Within these two areas of focus—the independence era and social transformation—we have tended to concentrate on three sets of intersecting themes: identity and change, community and polity, security and sustainability.
Identity and Change
The transitions from a colony to an occupied territory, then to a UN-administered territory and finally to a nation-state, have each had significant impacts on patterns of East Timorese identity. Intersecting with these broader political transitions in the status of the territory has been immense and uneven shifts between what we refer to as ‘customary’, ‘traditional’ and ‘modern’ patterns of social integration. For instance, while the Portuguese in effect limited the effects of modernisation to an elite level, the Indonesian attempts came with extraordinary violence in order to ensure dominance and a fuller transition of Timorese society. In the contemporary period, the customary remains important at the same time as new demands are made to abandon the customary in order to guarantee the sustainability of the modern nation-state. Such tensions in patterns of identity formation, and how they can influence particularly the character of nation-formation in Timor-Leste, have been at the forefront of the Timor-Leste Research Program.
While such broad themes have resulted in a variety of subsidiary research projects and analyses, including on development, security and justice, a key area of research has been gender. Various projects with a range of local communities, NGOs and international organisations have sought to both map out and understand how gender as an identity is understood in Timor-Leste, especially in the context of modernising East Timorese social relations. Gender often becomes a focus for tension at moments of acute social change and upheaval, and as such our work has focused particularly on the ways in which gender programming has impacted on local communities.
Community and Polity
Research has focused primarily on understanding two forms of community: first, at the most localised level, community settings such as the aldeia; and, second, at a more abstract level, the community of the nation. At both levels we ask how the community is constituted—what is it that makes people identify with and feel integrated into a given sense of community? At a local level, we find many communities in Timor-Leste organised in dominance across the customary and traditional, often with very little penetration by the state or other modern institutional forms. This begins to change, however unevenly, as rural centres are consolidated into the national form, and much more so in urban centres such as Dili.

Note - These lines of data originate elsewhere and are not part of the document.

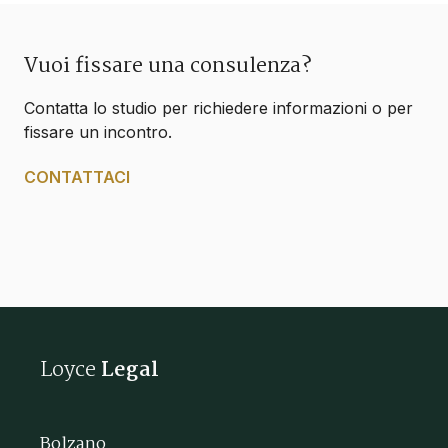
Vuoi fissare una consulenza?
Contatta lo studio per richiedere informazioni o per
fissare un incontro.
CONTATTACI
Loyce
Legal
Bolzano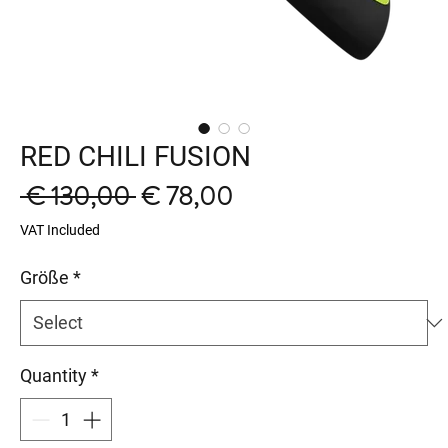
RED CHILI FUSION
Regular
Sale
 € 130,00 
€ 78,00
Price
Price
VAT Included
Größe
*
Quantity
*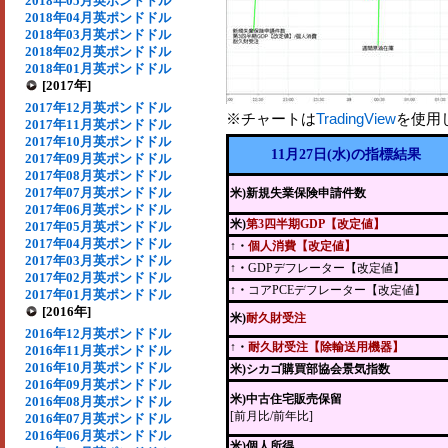
2018年05月英ポンドドル
2018年04月英ポンドドル
2018年03月英ポンドドル
2018年02月英ポンドドル
2018年01月英ポンドドル
[2017年]
2017年12月英ポンドドル
※チャートは
TradingView
を使用
2017年11月英ポンドドル
2017年10月英ポンドドル
11月27日(水)の指標結果
2017年09月英ポンドドル
2017年08月英ポンドドル
2017年07月英ポンドドル
米)新規失業保険申請件数
2017年06月英ポンドドル
米)
第3四半期GDP【改定値】
2017年05月英ポンドドル
2017年04月英ポンドドル
↑・
個人消費【改定値】
2017年03月英ポンドドル
↑・
GDPデフレーター【改定値】
2017年02月英ポンドドル
↑・
コアPCEデフレーター【改定値】
2017年01月英ポンドドル
[2016年]
米)
耐久財受注
2016年12月英ポンドドル
↑・
耐久財受注【除輸送用機器】
2016年11月英ポンドドル
2016年10月英ポンドドル
米)シカゴ購買部協会景気指数
2016年09月英ポンドドル
米)中古住宅販売保留
2016年08月英ポンドドル
[前月比/前年比]
2016年07月英ポンドドル
2016年06月英ポンドドル
米)個人所得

The question of polity comes to the fore in the research as way of asking about the nature of power-relations within society—not just within the customary, traditional or the modern levels of the social, but also the nature of the intersections between them. This enables us to ask about the changing nature of social relations within different forms of community, and whether the most localised forms are dominated by face-to-face relations or the abstract national community dominated by the state.
Security and Reconciliation
Framed by the above two sets of themes—‘Identity and Change’ and ‘Community and Polity’—much of the research has concentrated on patterns of conflict and resolution.
Security is treated far more broadly than what is often meant by terms such as ‘security sector’, relating here more to the subjective sense of risk or threat by people in their daily lives rather than concentrating on how the means of violence within Timor-Leste are controlled or institutionalised. Reconciliation has similarly focused on the more generalised possibilities within East Timorese society to create, adapt and sustain patterns of community in the post-independence period. This research on ‘security and reconciliation’ has taken on two principle focuses.
At the national level, the role of the Truth and Reconciliation process has been a central consideration, in part as one process within the broader area of transitional justice which seeks to end the cycles of violence and conflict. A second area of research interest at the national level has been on state-building, especially in the context of the 2006–2008 socio-political crisis, with an emphasis on how the attempts to build a new governing apparatus has had an impact on reconciling the divisions in the new nation.
These two themes also tie into notions of sustainability, a thematic that has been central to both the work of the Globalism Research Centre and the Global Cities Institute at RMIT University in various sites across the Asia-Pacific. By ‘community sustainability’ we mean the ways in which communities hold themselves together in a durable and coherent form over a period of time, even in the face of substantial challenges and under periods of intense change.